Schwarz, specifically, has been heating up since the series finale at Vanderbilt, when he clouted a grand slam to drive home a season-high four RBI, making up for an 0-for-8 performance in the first two games of that three-game set. In his last 12 games, Schwarz has: homered three times; knocked in four runs twice; recorded seven of his 22 walks on the year; had four multi-hit games; failed to record a hit just twice; and not reached base only once.
That’s close to the production most have hoped for from Schwarz since his legendary freshman season, and a sea change from his underwhelming play for the first two months of this junior campaign. Schwarz’s batting average is up to .261 from .228 at the beginning of that 10-game stretch, and his on-base percentage is now at .344 — not a stellar mark, and still about 50 points off his freshman and sophomore rates, but significantly up from the depths of his struggles this year.
And having the biggest bat in the lineup — for all his issues, Schwarz somehow has 35 RBI on the year, 14 more than any other Gator — looking like a threat and being held on the shoulder long enough to get bases on balls again feels like a psychic boost, given how often Schwarz had scuffled in key situations early on this year. Add his return to competence to Langworthy’s return, and Florida suddenly has the sort of lineup that can reliably get run totals that relieve some of the pressure on their three-ace starting rotation and limited bullpen.
Of course, other upperclassmen not named Schwarz have done some of the heavy lifting on offense. Junior Christian Hicks has five multi-hit games in Florida’s last 14 — six in the last 15 — and just smacked two homers to help the Gators top Jacksonville. Senior Ryan Larson is still, improbably, leading Florida in batting average and slugging percentage, even though that batting average has fallen from .370 following a 5-for-5 Thursday at Vandy to .337 today.
And other youngsters not named Langworthy have been potent all year. Sophomore Nelson Maldonado is second to Larson among Gators in both batting average and slugging, and first in on-base percentage. Freshman Keenan Bell has rebounded from a March marked by a swoon and missed games to stay at or around the top five in all of those categories.
There are other reasons to think things might turn for the better, too. Jonathan India and Mike Rivera are working back from injuries, and while Maldonado left the game against Jacksonville with a shoulder injury, it’s not clear how serious it is.
Florida could have close to its full complement of hitters available and much of that contingent in form as postseason play nears, in other words. And that should be music to the ears of Kevin O’Sullivan, fans, and the Gators’ pitchers, all of whom have lamented an offense that has been Florida’s major weakness this year.
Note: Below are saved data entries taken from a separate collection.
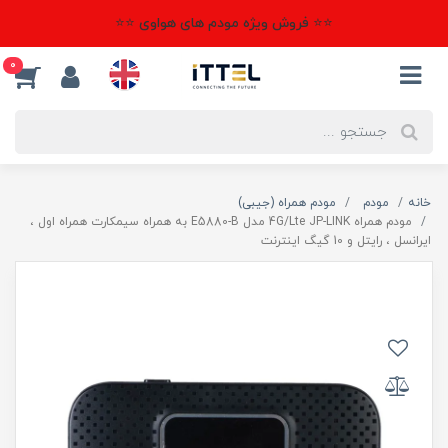
⭐⭐ فروش ویژه مودم های هواوی ⭐⭐
0
خانه
مودم
مودم همراه (جیبی)
مودم همراه 4G/Lte JP-LINK مدل E5880-B به همراه سیمکارت همراه اول ،
ایرانسل ، رایتل و 10 گیگ اینترنت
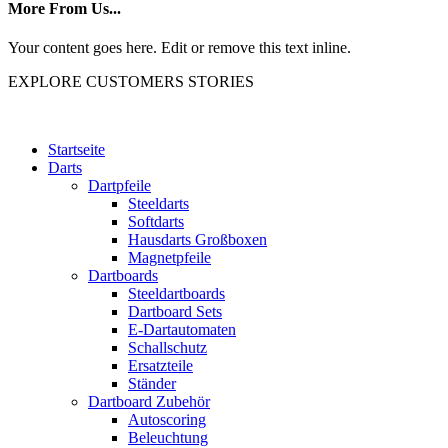
More From Us...
Your content goes here. Edit or remove this text inline.
EXPLORE CUSTOMERS STORIES
Startseite
Darts
Dartpfeile
Steeldarts
Softdarts
Hausdarts Großboxen
Magnetpfeile
Dartboards
Steeldartboards
Dartboard Sets
E-Dartautomaten
Schallschutz
Ersatzteile
Ständer
Dartboard Zubehör
Autoscoring
Beleuchtung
That weakness is relative, of course: It hasn’t prevented the Gators from sweeping Miami, Florida State, and Georgia, or from taking series from LSU, South Carolina, and Vanderbilt. Florida is in line to host regional play, and has a decent shot at being a national seed with a strong close to the regular season.
And even if the offense reverts to what it was for the first three months of the season, Florida could still pitch its way to Omaha. That’s a reflection of how good Alex Faedo, Brady Singer, and Jackson Kowar can be, even if they haven’t been quite as lights-out in recent weeks as they were early on.
But the ideal for this team has been finding a way to get enough offense to make those pitchers’ gems into easy wins, and their off nights into close games — and that appears to be what is happening at the moment.
If Florida can keep this up, it may have two more months of moments this year.